The reader familiar with Mann's work will recognize in it his lengthy and nuanced reflections on a wide range of subjects. The subject of beauty, for example, and that of wisdom, two of the virtues that Joseph embodies, for whom "the coexistence of body and spirit, of beauty and wisdom, and the awareness of how these two principles mutually reinforce each other" is stimulating. The subject of human service, too: should it be reserved exclusively for the Almighty?, the narrator asks. Or the one of the same creation of God: "Abraham was the father of God. He had discovered Him and He had been taken from him."
Thomas Mann's Joseph, a master in so many ways, often appears to us as a philosophical observer: "Either life is an illusion or beauty is. You don't find them together in reality." This prodigious novel also reflects on the "Tarchic monster of revenge." The German's expansive prose always accompanies us, assembling us together. Now, what has struck me most about Mann's vision is, on the one hand, the doubt of Reuben, the firstborn son of Jacob and Leah, who, after leaving Joseph badly wounded and throwing him into the pit, still not dead, establishes an interesting distinction between action and eventAnd, on the other hand, there is Jacob's delirious grief upon learning the tragic news of his beloved son's reversal of fortune.
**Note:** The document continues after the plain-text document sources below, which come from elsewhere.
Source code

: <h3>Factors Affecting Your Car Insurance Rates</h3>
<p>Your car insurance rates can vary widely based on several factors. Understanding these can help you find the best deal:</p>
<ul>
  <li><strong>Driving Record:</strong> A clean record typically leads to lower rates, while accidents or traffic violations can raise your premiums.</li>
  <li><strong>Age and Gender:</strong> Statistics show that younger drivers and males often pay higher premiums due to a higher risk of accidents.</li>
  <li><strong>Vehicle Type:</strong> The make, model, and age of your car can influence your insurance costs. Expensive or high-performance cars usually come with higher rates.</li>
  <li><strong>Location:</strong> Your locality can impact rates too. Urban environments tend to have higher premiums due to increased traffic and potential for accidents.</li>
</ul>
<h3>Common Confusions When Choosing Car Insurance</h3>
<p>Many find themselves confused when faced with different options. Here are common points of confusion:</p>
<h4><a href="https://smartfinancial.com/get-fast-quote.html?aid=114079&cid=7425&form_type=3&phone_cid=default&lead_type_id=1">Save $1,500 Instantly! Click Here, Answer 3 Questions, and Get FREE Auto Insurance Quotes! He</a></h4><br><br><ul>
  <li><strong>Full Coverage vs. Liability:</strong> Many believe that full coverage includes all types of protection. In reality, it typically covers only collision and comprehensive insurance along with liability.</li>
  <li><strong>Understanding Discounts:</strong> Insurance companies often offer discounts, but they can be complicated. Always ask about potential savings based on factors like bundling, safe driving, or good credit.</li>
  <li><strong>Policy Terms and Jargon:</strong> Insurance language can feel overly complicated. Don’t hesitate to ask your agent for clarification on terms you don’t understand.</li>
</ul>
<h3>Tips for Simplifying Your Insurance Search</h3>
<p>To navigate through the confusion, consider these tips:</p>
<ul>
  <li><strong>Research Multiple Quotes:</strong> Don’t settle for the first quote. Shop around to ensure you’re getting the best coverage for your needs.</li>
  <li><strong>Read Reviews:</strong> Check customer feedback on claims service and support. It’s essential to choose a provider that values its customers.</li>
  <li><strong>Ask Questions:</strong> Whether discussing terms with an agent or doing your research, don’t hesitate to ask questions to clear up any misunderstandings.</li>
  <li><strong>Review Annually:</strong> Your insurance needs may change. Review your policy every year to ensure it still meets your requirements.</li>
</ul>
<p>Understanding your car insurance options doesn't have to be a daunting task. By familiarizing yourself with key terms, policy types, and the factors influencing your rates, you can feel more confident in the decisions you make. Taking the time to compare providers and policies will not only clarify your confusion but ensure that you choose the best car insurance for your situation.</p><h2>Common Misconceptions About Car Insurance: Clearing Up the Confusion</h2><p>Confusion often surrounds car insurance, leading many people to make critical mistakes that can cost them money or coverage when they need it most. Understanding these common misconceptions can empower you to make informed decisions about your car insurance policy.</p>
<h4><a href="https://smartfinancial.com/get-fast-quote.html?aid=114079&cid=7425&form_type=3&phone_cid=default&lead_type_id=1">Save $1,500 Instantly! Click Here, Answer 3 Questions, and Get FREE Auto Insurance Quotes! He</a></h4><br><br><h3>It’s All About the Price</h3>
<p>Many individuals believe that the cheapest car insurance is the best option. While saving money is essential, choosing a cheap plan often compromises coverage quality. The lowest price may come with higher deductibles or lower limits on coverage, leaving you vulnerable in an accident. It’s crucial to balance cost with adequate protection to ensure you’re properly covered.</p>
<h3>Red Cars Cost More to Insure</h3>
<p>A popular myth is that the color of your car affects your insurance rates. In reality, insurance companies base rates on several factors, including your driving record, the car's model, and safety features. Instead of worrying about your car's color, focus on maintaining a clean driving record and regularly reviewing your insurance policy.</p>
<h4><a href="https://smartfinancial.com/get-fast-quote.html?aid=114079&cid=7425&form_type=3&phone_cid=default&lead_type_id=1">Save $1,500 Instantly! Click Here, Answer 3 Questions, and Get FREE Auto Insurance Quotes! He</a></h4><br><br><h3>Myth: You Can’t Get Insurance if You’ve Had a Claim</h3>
His inconsolable lament to God, which takes on heretical proportions, is memorable: "But if man has become fragile and delicate in God, a virtuous soul, and instead God demands of him a horrible abomination that he cannot accept, but must spit upon and say 'I refuse to accept,' following the same rhythm in the process of sanctification, but has fallen behind and is still a monster." Pure Mann! (I can't hide that I would have loved to know what Nietzsche would have said about this work, had he had the chance to read it.)